Uranium miner Paladin Energy expects to benefit should there be a substantial increase in the uranium price, following signs of recovery in late 2018, chairperson Rick Crabb said in the company’s annual report for the 2019 financial year, published on Tuesday.
The miner owns 75% of the Langer Heinrich mine, in Namibia, which is said to have reserves that will support “many more years” of production if it resumes production. Paladin put the mine on care and maintenance in 2018, as a result of low uranium prices. It has now embarked on a prefeasibility study to assess options for restarting the operation.
Crabb warned, however, that the timing of a substantial increase in prices still remained elusive owing to a number of factors, both known and some unknown, “given a degree of opaqueness” in the uranium market.
CEO Scott Sullivan, meanwhile, said a lack of clarity over the outcome of the US Department of Commerce’s Section 232 investigation into US uranium imports had weighed on the market for the past 18 months and was only resolved in July, with a rejection of quotas by President Donald Trump.
As a result, a three-month Nuclear Fuel Cycle Review was initiated and some uncertainty still existed in the market and utilities continued to remain out of the term market, Sullivan noted.
While primary production had continued to be short of forecast growth, the uranium price recovery had retracted and temporarily stalled in the shadow of market uncertainty, the company noted.

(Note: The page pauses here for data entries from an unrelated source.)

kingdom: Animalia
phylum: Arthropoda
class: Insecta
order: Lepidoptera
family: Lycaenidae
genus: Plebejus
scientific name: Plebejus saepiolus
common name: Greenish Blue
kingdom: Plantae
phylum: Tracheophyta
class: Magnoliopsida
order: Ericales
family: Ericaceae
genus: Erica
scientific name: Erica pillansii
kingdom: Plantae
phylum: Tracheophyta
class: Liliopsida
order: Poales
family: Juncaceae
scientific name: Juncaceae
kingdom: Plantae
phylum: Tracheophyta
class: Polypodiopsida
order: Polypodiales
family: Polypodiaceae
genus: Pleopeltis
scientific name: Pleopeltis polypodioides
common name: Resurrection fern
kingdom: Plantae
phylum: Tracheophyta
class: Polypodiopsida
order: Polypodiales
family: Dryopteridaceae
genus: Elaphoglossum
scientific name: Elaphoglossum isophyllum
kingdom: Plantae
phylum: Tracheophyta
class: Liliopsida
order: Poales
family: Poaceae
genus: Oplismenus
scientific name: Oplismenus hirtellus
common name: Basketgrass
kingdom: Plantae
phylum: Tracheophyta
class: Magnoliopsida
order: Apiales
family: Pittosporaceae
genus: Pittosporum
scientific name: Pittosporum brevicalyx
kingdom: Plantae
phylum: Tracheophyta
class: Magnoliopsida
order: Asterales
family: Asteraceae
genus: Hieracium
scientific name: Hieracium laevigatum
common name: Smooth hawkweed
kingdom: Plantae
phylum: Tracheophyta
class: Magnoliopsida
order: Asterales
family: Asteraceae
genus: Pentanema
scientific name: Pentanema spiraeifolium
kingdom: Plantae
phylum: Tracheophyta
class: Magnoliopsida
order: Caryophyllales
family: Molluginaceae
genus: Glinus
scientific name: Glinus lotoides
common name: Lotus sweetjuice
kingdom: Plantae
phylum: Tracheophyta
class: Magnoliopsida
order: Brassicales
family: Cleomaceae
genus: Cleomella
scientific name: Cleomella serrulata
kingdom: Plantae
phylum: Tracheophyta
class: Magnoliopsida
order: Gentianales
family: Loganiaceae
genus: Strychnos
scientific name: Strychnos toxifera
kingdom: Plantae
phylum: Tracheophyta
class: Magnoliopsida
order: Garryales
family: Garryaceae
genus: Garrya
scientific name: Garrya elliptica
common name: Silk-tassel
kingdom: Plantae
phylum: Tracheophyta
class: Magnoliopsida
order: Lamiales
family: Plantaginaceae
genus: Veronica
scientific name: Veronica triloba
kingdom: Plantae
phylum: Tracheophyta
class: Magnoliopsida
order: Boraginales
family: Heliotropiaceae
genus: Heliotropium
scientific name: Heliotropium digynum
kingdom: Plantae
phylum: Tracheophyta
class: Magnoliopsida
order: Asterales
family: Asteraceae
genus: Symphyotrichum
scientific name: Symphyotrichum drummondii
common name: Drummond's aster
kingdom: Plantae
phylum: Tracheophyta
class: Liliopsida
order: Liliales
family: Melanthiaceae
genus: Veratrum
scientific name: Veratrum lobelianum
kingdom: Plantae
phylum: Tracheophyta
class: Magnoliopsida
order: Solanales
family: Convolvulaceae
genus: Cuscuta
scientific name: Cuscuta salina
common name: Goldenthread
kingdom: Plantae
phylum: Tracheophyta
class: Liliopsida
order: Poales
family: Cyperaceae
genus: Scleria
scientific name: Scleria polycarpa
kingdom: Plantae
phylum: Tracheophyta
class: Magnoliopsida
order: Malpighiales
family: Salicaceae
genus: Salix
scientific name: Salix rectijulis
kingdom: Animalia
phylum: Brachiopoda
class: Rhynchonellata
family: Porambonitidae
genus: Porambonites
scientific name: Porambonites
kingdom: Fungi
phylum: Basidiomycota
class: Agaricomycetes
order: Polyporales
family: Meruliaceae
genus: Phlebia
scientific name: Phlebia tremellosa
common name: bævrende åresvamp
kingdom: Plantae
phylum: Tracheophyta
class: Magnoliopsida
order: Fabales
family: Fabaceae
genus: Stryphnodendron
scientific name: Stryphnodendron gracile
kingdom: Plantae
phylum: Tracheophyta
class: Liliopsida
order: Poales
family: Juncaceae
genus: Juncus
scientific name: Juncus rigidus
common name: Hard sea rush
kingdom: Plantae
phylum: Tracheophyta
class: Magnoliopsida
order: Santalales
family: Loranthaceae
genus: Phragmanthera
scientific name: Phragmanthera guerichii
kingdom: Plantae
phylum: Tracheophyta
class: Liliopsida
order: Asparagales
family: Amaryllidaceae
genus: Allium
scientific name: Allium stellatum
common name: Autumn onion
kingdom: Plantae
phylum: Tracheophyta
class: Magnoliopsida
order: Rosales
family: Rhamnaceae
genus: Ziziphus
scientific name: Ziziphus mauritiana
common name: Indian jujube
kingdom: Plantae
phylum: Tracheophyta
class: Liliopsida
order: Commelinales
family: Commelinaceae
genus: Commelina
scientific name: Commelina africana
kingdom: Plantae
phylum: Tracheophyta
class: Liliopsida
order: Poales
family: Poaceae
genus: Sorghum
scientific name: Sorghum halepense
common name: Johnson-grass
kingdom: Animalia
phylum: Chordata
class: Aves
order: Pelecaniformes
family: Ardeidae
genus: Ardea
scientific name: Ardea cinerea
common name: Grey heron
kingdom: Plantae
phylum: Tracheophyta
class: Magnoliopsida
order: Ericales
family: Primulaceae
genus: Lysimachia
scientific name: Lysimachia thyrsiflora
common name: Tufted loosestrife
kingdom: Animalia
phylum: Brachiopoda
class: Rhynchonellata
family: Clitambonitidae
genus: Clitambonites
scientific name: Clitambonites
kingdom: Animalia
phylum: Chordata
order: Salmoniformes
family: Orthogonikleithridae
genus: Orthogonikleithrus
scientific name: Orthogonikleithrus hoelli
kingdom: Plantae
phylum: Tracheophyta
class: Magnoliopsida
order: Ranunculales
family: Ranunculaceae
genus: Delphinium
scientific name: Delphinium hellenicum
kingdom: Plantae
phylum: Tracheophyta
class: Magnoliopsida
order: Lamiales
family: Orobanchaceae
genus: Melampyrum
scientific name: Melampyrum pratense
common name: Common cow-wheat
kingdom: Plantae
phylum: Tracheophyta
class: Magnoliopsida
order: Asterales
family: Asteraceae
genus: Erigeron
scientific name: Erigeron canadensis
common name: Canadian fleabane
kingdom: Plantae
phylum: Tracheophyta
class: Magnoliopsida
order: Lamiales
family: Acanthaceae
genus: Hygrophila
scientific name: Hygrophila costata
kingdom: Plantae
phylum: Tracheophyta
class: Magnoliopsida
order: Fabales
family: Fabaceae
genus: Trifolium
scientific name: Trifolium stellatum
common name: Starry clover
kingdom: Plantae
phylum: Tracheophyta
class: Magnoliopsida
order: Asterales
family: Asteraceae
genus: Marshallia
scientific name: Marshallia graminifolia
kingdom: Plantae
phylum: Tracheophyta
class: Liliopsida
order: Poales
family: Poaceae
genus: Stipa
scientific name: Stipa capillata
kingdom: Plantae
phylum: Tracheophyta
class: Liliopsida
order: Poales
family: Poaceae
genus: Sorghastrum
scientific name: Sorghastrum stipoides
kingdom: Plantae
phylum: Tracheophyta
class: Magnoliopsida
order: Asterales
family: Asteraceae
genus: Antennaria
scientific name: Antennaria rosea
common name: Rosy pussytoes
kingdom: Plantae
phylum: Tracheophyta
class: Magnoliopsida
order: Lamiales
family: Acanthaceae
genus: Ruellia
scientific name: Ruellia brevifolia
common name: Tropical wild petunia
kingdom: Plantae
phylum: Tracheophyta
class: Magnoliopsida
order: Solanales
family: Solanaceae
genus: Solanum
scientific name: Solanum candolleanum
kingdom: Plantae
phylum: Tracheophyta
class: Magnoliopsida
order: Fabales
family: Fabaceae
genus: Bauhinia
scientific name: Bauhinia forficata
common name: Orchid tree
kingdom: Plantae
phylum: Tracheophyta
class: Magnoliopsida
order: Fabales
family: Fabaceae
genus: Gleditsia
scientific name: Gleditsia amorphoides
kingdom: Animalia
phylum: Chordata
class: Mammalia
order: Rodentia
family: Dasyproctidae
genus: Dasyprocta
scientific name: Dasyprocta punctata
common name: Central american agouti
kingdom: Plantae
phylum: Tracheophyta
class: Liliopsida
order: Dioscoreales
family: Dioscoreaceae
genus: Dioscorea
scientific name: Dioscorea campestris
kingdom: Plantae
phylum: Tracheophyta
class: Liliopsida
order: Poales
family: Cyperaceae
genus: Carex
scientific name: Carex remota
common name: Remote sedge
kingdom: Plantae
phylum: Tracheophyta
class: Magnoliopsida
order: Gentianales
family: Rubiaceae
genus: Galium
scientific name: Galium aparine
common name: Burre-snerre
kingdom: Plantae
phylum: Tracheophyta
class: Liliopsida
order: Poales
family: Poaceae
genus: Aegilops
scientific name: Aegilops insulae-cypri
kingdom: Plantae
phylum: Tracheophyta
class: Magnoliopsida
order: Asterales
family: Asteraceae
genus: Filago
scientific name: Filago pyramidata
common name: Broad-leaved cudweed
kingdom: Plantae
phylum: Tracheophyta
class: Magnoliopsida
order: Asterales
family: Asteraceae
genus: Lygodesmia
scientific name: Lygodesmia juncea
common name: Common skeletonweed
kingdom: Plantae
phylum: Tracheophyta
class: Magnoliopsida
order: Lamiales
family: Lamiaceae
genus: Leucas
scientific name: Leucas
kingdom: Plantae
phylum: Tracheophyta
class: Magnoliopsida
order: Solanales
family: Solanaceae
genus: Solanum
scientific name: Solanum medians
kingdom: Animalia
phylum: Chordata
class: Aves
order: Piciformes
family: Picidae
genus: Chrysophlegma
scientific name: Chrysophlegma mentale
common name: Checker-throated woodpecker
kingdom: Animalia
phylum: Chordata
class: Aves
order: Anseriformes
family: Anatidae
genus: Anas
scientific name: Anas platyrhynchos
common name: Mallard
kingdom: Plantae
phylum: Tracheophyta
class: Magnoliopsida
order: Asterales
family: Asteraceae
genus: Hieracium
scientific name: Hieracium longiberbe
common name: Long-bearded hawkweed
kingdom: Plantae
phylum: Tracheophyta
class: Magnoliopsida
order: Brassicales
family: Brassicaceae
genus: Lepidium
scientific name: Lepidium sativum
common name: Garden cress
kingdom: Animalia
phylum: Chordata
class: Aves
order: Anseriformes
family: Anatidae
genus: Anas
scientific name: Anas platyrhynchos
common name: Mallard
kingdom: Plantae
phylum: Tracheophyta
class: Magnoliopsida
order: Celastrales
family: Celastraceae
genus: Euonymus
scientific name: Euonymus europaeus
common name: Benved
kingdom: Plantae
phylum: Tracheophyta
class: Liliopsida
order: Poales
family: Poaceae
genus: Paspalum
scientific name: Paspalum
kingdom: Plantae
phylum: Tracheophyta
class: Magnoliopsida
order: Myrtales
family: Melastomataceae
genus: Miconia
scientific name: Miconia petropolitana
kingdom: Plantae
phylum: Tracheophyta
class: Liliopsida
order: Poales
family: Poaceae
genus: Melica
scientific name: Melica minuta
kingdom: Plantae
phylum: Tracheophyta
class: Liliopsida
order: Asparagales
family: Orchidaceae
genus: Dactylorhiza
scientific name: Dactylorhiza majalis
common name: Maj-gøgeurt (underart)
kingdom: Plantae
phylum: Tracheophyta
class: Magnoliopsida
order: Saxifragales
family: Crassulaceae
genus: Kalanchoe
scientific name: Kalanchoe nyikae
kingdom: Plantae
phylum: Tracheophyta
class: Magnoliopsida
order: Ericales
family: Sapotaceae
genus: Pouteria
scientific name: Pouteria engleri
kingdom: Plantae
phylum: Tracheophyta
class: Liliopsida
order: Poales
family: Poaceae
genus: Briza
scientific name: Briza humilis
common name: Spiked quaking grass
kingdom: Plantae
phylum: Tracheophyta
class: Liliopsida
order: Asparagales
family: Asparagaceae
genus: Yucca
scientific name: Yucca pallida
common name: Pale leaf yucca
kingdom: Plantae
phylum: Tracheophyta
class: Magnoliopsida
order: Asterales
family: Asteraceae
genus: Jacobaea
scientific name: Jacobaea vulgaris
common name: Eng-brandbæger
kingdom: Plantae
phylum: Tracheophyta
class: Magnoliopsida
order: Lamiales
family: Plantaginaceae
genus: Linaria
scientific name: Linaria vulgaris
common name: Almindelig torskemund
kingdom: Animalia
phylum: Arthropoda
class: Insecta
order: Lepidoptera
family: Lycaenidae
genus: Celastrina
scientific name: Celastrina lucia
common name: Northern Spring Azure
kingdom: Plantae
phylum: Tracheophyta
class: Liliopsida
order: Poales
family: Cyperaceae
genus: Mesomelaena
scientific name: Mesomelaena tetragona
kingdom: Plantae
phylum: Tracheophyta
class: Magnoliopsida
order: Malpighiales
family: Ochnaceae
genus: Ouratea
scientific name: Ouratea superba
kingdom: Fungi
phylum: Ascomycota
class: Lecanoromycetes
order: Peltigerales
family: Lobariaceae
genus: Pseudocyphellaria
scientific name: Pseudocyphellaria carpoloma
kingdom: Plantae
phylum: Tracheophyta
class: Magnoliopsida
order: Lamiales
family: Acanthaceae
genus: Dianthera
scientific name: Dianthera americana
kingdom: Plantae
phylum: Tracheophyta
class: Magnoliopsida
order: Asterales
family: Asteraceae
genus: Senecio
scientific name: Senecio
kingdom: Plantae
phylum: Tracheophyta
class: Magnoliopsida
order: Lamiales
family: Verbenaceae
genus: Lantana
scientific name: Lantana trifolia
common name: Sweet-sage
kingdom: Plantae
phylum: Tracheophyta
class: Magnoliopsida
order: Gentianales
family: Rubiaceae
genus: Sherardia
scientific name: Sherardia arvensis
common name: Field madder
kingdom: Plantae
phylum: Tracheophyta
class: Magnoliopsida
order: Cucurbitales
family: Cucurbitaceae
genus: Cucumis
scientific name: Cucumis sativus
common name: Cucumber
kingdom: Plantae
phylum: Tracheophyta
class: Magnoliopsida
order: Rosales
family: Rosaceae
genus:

Notwithstanding, market restructuring continued, with conversion and particularly enrichment seeing notable price increases during the first half of this year.
“We believe these improvements will feed across into the uranium market once the outcome of the Nuclear Fuel Cycle Review has been announced and its impact absorbed by the industry during the course of [the] 2020 [financial year],” Sullivan commented.
Nuclear energy growth remained focussed in Asian and Middle Eastern economies with important developments seen in China, India and Saudi Arabia over recent months, he added.
The development of new uranium supply to support these programmes continued to be elusive, with forward uranium price indicators well below incentive prices, he pointed out.
Long-term contracting levels have not recovered during this period, further increasing forward uncommitted demand and improving the future prospects of uranium suppliers and developers, Sullivan explained.
He said that, supporting the case for growth, Paladin had also seen the deferral of closure plans for older nuclear reactors in many countries including France, Britain, the US and India, with the realisation that emissions targets cannot be met with these retirements.
“We have seen changing positive nuclear sentiment in countries such as Taiwan and South Korea driven by the population who are concerned about energy security.”
OPERATIONAL AND FINANCIAL REVIEW
With the absence of operating cash flow for the majority of the 2019 financial year, Paladin had kept discretionary spending focussed on value-adding strategies, such as the Langer Heinrich study and the Kayelekera divestment, Sullivan commented.
Consistent with the company’s strategy of developing opportunities to monetise noncore assets, Paladin executed an agreement to sell its 85% interest in Paladin Africa for A$200 000, A$4.8-million in Hylea Metal shares, a 5% royalty capped at A$5-million and the repayment of $10-million environmental performance bond funds over three years.
Completion of the transaction is dependent on Hylea shareholder approval, Paladin noteholder consent and approvals by the Malawi government.
The transition of Langer Heinrich into care and maintenance had a positive impact on cash flows for Paladin during the financial year, with group net cash flows from operating activities having decreasing by $32-million year-on-year.
In the first half of the year, Paladin bought $10.8-million of uranium inventory on market for a final term contract delivery in December 2018, which generated additional net cash flows of $4.1-million.
During the year, unrestricted group cash and cash equivalents decreased by $13.7-million to $25.4-million, and net debt increased by $26-million to $106.8-million as at June 30.